Mohammed Siraj's story in the past few weeks has been nothing short of inspirational. The pacer lost his father while he with the Indian team, when it was participating in the limited-overs series in Australia. He wasn't in the T20I or ODI squad, but made the tough decision to stay in Australia, given the strict bio-secure protocols in place.
An injury to Mohammed Shami proved blessing in disguise for Siraj as he made his Test debut in the Boxing Day match at Melbourne.
It was a fine debut for Siraj, as he took five wickets in the game. But it wasn't the performances in the cricket field which proved irksome for the pacer; Siraj faced racial abuse from a section of fans at the Sydney Cricket Ground earlier this month. The former players and fans have since lauded Siraj's strong reaction to racism, as he complained on the same to the umpires on the Day 4 of the Tets, eventually leading to the abusers being led out of the stadium.
Despite a number of hardships, Siraj continued to be at his best in terms of performances. In the final Test, Siraj, who was only two-Tests old, became the most senior pacer in the Indian XI -- thanks to the long list of injuries in the squad. And boy, did he live up to the tag.
Siraj struck in the first over of the Test, dismissing the dangerous David Warner. It was his only wicket of the innings but he remained the most economical pacer in the Indian innings.
In the second innings, Siraj was rewarded for his patience, as he made the most of the final opportunity to bowl in Australia, ending the series with his maiden fifer in Test cricket. The pacer began with a double-strike in the 31st over of the Australian innings, which proved key to India's comeback in the game. He dismissed Marnus Labuschagne (25) and Matthew Wade (0), before breaking another 73-run stand to dismiss Steve Smith (55).
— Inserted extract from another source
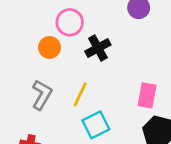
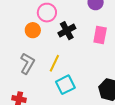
pink rectangle: (147, 95) -> (100, 35), moved

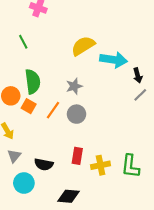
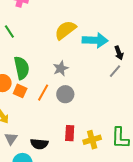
gray line: (140, 95) -> (115, 71), moved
The Aussies did fight back, adding crucial runs through Tim Paine (27) and Cameron Green (37), but Shardul Thakur removed the duo as the visitors remained in the hunt.
In the end, it boiled down to the tussle between Shardul Thakur and Mohammed Siraj, as both remained on four wickets. Quite poetically, Thakur took the catch which gave Siraj his maiden five-wicket haul, as the pacer dismissed Josh Hazlewood on 9.
India require 328 runs to win in Brisbane and seal the four-match series. The side can also retain the Border-Gavaskar Trophy with a draw.